"""

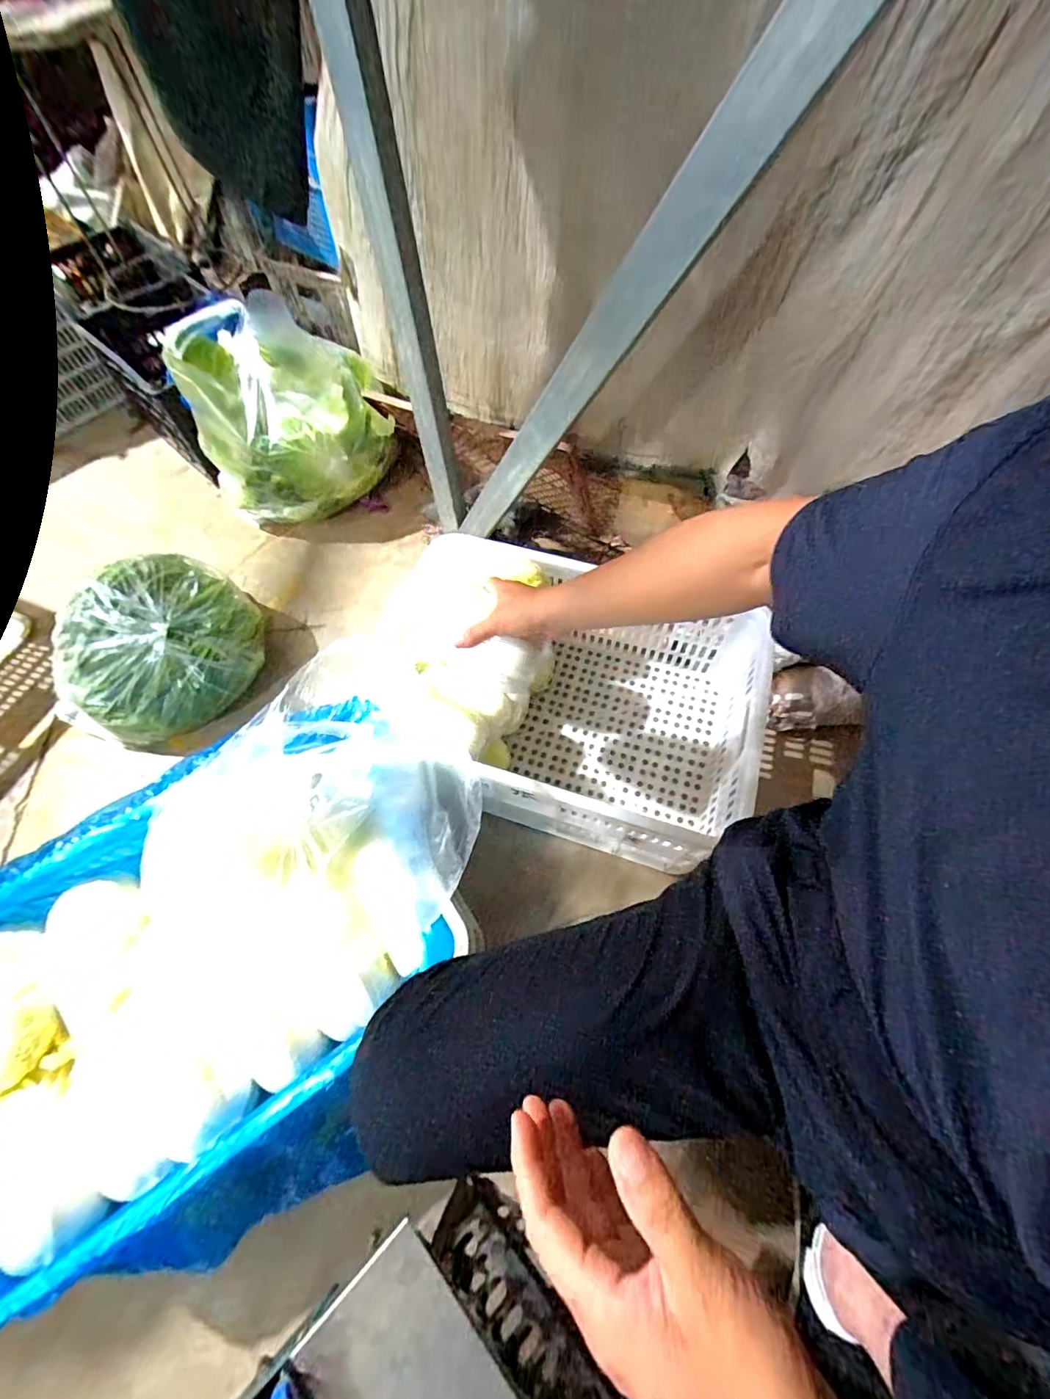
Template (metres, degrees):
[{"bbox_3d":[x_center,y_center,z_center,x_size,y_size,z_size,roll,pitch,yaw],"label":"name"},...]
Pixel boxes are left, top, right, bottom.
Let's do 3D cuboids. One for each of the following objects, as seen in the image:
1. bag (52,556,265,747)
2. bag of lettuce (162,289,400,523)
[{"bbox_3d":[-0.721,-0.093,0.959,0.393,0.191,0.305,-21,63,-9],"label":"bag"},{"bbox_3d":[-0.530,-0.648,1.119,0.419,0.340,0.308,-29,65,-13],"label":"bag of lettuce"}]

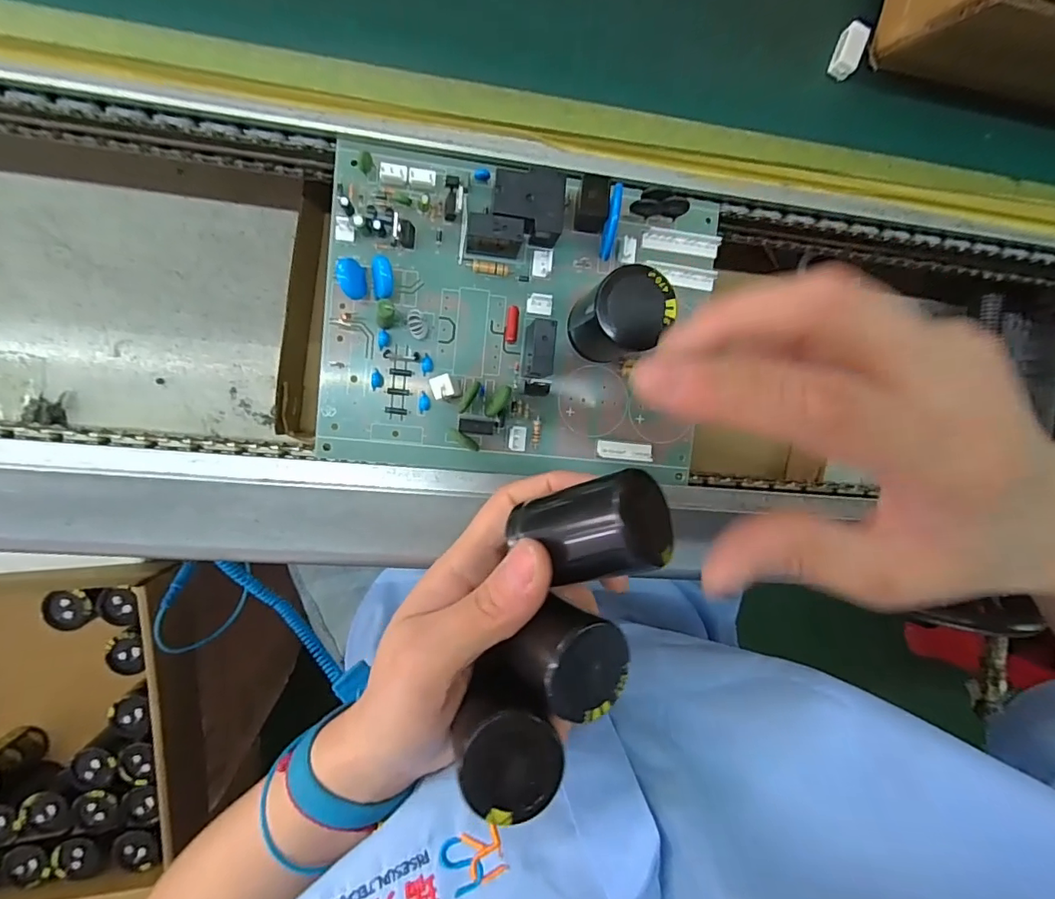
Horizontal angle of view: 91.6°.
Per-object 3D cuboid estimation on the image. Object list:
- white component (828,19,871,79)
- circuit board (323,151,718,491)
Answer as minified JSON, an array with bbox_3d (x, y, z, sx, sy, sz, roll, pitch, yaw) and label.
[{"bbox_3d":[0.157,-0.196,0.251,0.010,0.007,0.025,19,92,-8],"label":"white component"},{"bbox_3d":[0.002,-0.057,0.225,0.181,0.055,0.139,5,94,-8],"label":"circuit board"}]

"""
"""

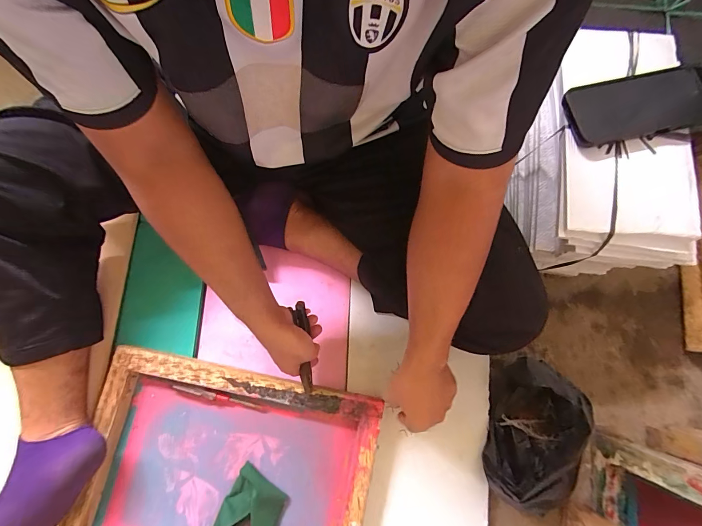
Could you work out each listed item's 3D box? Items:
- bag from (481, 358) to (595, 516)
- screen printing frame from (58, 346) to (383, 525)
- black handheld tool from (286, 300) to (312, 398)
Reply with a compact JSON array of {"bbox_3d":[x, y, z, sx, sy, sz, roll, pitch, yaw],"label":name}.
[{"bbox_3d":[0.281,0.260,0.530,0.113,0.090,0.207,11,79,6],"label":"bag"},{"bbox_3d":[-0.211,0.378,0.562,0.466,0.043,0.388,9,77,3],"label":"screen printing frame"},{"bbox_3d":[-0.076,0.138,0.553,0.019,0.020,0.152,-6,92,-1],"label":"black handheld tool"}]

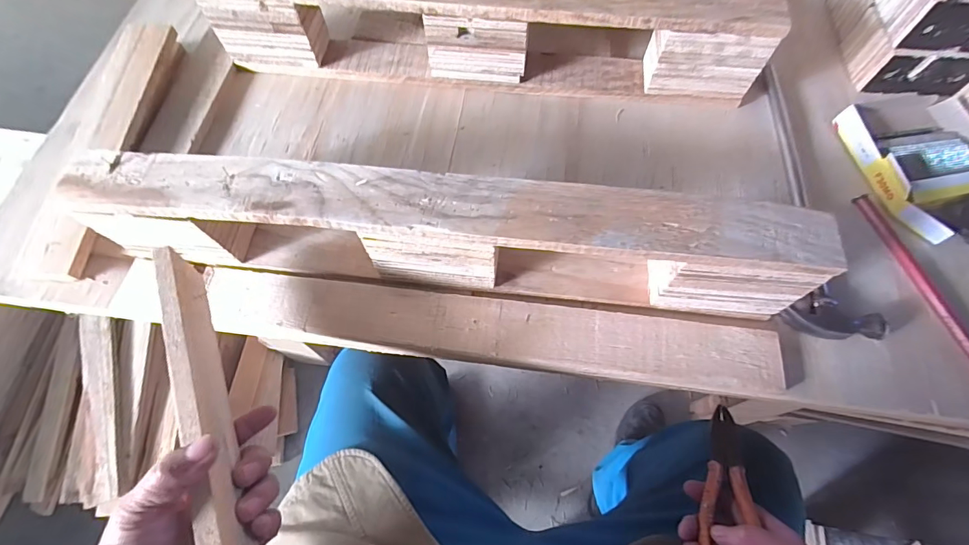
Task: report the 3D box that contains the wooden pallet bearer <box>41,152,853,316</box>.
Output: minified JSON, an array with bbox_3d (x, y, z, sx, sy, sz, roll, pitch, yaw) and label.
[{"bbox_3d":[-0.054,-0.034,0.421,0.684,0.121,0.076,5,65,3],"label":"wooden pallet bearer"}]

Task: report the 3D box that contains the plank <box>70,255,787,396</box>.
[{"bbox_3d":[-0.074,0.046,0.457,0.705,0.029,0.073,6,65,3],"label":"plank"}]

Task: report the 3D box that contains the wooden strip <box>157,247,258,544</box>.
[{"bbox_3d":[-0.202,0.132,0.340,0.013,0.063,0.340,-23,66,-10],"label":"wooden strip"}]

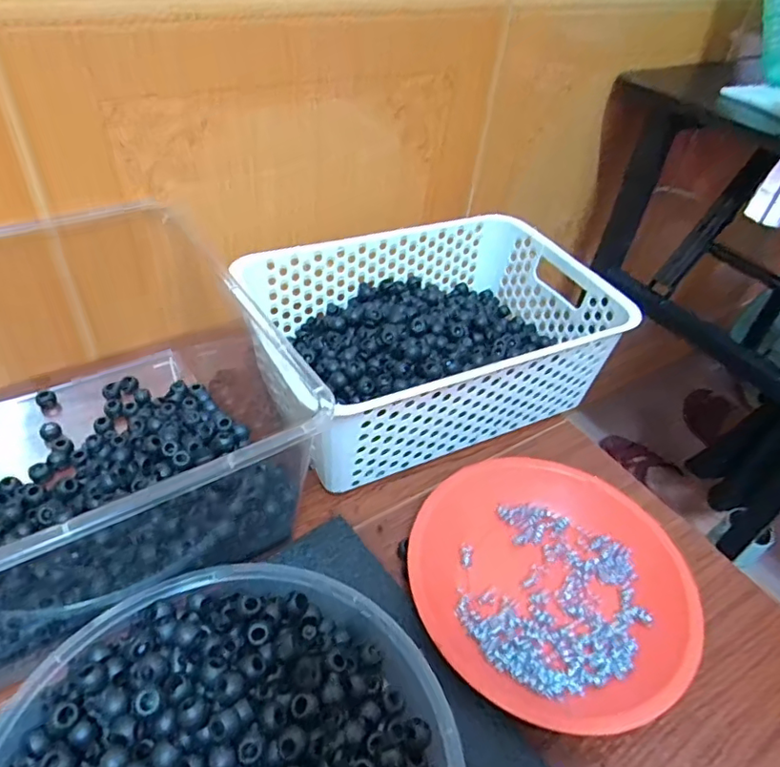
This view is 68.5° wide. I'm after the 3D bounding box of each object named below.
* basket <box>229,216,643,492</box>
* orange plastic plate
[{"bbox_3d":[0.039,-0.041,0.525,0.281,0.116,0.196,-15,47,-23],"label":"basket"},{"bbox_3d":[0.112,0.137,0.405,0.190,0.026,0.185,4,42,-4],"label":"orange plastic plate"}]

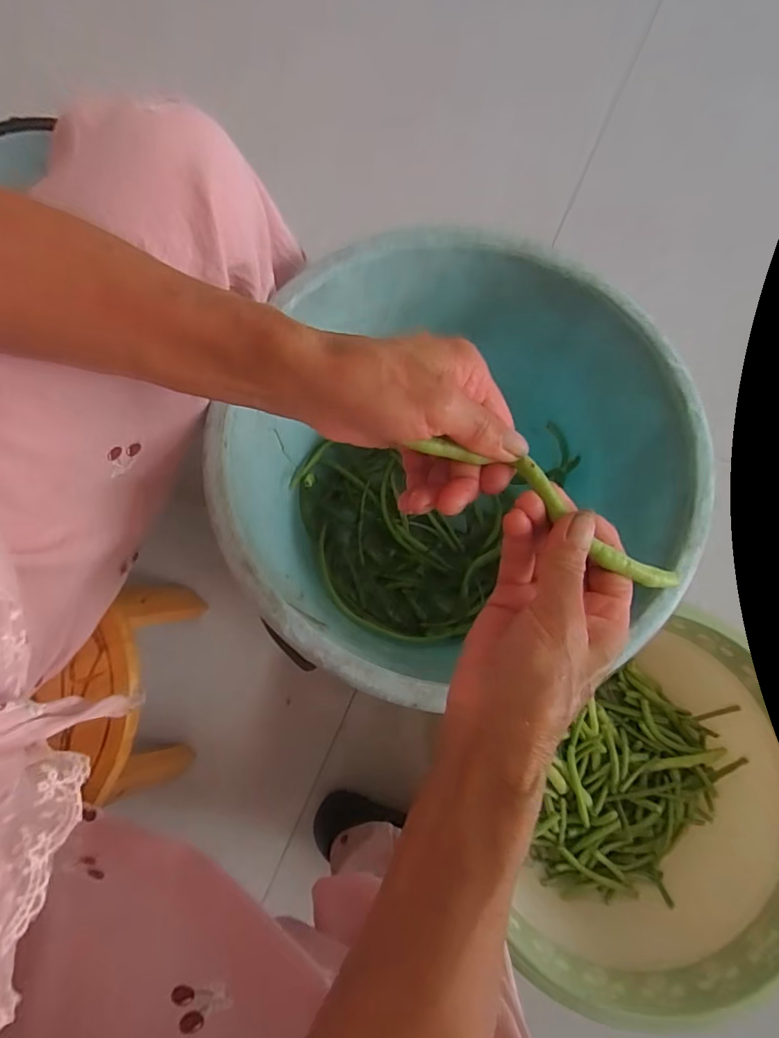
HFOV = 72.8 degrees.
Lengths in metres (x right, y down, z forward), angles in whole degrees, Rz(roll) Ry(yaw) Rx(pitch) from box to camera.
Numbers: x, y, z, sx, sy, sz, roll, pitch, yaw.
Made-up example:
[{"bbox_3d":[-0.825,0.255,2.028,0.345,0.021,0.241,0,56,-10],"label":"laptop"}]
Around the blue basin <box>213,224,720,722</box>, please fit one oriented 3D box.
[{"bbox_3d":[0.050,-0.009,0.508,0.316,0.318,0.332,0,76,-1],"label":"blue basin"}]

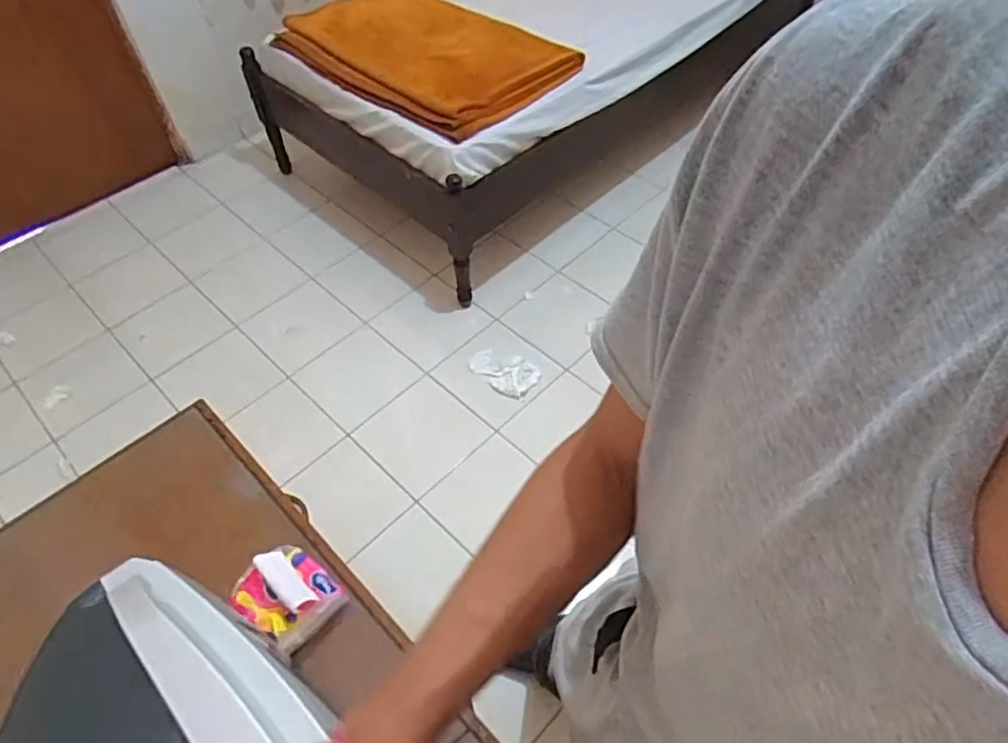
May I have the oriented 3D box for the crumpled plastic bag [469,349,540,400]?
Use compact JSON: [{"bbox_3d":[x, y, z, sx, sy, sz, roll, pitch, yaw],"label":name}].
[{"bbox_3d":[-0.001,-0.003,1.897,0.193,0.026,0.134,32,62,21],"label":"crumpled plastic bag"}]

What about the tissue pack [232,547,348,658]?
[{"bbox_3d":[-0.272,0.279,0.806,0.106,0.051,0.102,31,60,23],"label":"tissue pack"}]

"""

▶ Requirement
Determine how many lines of the data contain "metres" and give nothing but that number.

▶ Solution
2